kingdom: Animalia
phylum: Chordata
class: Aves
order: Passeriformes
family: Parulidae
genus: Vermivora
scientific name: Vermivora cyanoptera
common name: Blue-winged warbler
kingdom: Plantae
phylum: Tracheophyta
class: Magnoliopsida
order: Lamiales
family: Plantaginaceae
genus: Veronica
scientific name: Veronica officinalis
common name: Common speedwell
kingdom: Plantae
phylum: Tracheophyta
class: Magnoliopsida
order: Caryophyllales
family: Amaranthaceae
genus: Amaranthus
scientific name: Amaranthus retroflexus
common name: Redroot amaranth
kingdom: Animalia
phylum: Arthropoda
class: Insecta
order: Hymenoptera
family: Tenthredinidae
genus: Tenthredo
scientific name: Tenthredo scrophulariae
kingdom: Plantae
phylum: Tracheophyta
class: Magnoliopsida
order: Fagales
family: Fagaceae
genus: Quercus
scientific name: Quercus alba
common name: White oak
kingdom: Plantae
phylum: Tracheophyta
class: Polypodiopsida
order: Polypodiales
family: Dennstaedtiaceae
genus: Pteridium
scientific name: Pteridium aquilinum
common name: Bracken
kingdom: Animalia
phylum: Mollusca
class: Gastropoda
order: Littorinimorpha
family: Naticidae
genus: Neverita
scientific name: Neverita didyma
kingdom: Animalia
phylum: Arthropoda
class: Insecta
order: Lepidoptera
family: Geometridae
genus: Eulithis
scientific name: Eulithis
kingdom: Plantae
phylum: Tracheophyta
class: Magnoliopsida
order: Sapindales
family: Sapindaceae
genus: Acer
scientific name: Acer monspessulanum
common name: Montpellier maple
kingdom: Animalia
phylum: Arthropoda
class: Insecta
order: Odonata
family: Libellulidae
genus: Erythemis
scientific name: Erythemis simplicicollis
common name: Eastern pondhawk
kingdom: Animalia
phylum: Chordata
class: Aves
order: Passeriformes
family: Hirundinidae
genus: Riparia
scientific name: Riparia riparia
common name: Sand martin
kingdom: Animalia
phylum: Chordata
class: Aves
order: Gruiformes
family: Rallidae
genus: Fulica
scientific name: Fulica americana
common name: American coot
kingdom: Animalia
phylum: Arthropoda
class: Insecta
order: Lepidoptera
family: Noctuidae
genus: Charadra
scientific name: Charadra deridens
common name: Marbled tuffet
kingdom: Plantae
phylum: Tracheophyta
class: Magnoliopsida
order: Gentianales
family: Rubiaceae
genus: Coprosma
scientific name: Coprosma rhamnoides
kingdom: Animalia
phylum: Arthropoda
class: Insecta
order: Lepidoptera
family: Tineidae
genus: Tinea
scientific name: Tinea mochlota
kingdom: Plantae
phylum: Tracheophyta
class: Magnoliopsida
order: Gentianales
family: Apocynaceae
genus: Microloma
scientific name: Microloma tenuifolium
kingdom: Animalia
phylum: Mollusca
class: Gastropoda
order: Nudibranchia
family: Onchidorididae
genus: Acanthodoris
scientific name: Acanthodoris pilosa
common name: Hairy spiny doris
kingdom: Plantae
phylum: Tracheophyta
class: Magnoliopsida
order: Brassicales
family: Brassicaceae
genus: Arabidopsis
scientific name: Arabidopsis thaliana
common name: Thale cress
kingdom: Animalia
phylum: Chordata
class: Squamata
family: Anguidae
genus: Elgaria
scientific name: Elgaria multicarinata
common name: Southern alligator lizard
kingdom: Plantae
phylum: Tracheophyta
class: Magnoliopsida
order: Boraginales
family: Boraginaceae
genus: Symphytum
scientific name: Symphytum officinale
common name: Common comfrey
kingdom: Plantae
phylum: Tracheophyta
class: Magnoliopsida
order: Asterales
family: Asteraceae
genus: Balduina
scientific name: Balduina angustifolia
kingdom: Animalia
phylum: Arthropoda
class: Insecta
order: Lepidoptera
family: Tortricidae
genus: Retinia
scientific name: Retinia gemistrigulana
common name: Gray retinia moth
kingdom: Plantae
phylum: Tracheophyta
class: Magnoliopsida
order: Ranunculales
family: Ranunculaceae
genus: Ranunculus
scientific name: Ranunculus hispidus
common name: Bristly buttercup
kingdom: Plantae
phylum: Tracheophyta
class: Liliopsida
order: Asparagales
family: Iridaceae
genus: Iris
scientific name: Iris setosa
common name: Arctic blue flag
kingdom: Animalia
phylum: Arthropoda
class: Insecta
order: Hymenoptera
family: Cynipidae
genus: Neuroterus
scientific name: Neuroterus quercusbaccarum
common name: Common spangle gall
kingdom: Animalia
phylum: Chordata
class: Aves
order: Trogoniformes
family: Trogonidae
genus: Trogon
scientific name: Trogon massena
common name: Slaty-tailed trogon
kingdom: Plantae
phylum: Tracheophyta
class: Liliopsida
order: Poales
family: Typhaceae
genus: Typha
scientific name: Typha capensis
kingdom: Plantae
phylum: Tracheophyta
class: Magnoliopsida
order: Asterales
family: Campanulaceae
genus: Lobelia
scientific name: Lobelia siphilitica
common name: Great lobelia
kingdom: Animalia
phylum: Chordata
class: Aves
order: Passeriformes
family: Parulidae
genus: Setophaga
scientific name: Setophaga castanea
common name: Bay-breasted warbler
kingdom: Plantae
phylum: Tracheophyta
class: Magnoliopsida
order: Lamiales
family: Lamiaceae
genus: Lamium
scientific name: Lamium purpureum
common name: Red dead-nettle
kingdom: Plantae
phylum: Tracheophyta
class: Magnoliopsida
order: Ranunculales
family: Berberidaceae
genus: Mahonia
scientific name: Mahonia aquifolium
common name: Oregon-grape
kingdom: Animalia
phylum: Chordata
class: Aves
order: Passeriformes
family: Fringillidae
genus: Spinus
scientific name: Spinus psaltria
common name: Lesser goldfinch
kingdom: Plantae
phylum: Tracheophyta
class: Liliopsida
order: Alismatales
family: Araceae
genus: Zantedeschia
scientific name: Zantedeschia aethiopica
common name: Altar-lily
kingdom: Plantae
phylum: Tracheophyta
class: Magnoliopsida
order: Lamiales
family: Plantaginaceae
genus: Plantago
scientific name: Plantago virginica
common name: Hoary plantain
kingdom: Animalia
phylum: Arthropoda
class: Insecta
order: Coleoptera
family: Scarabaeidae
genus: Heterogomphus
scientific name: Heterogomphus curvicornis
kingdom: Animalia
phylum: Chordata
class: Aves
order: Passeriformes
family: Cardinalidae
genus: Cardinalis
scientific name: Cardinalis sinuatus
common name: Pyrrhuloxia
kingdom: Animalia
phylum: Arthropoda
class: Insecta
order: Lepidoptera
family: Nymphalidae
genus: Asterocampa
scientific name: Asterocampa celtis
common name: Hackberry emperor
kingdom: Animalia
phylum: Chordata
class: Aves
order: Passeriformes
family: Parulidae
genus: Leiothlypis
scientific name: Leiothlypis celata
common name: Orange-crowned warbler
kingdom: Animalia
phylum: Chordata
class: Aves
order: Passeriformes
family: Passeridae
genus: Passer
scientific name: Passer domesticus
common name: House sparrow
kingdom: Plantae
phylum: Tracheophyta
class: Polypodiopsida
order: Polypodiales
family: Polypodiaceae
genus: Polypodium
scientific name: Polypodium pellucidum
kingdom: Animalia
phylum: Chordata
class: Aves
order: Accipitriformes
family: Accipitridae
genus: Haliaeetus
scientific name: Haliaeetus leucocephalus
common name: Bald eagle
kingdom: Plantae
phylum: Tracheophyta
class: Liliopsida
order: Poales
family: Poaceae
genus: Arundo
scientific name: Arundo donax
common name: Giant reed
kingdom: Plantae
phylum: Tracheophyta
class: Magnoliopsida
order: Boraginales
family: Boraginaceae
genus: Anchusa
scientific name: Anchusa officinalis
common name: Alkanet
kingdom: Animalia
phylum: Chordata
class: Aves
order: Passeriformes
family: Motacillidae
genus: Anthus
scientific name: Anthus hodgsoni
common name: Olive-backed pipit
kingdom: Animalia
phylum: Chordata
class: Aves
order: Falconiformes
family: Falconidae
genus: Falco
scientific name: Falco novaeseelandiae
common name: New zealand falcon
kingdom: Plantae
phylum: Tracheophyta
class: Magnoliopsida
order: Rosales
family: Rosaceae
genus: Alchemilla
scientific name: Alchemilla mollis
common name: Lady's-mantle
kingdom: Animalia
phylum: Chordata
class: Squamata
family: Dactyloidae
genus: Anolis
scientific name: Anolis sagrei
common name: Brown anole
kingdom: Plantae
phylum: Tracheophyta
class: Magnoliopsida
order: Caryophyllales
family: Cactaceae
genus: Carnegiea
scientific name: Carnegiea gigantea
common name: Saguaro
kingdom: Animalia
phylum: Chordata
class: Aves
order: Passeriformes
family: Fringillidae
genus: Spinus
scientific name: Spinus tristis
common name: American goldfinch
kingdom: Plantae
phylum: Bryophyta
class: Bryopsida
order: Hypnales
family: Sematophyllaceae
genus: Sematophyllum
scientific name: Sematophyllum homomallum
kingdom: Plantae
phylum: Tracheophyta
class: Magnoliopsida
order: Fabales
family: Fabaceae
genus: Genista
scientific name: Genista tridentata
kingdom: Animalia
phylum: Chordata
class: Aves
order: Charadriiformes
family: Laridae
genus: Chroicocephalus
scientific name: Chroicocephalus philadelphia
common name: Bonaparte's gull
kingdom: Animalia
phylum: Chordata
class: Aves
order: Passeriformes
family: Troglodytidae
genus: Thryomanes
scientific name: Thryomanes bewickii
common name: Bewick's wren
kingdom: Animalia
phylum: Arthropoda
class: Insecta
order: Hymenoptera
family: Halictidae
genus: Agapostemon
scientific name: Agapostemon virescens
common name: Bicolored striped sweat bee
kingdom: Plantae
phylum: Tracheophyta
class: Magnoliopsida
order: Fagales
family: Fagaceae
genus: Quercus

....................

Deine Aufgabe => Schreibe die Zeilen der Daten, beginnend mit der Zeile, die „common name: Brown anole“ enthält, und endend mit der Zeile, die „family: Laridae“ enthält, als nummerierte Liste um und lass dabei Leerzeilen weg.

Antwort zur Aufgabe =>
1. common name: Brown anole
2. kingdom: Plantae
3. phylum: Tracheophyta
4. class: Magnoliopsida
5. order: Caryophyllales
6. family: Cactaceae
7. genus: Carnegiea
8. scientific name: Carnegiea gigantea
9. common name: Saguaro
10. kingdom: Animalia
11. phylum: Chordata
12. class: Aves
13. order: Passeriformes
14. family: Fringillidae
15. genus: Spinus
16. scientific name: Spinus tristis
17. common name: American goldfinch
18. kingdom: Plantae
19. phylum: Bryophyta
20. class: Bryopsida
21. order: Hypnales
22. family: Sematophyllaceae
23. genus: Sematophyllum
24. scientific name: Sematophyllum homomallum
25. kingdom: Plantae
26. phylum: Tracheophyta
27. class: Magnoliopsida
28. order: Fabales
29. family: Fabaceae
30. genus: Genista
31. scientific name: Genista tridentata
32. kingdom: Animalia
33. phylum: Chordata
34. class: Aves
35. order: Charadriiformes
36. family: Laridae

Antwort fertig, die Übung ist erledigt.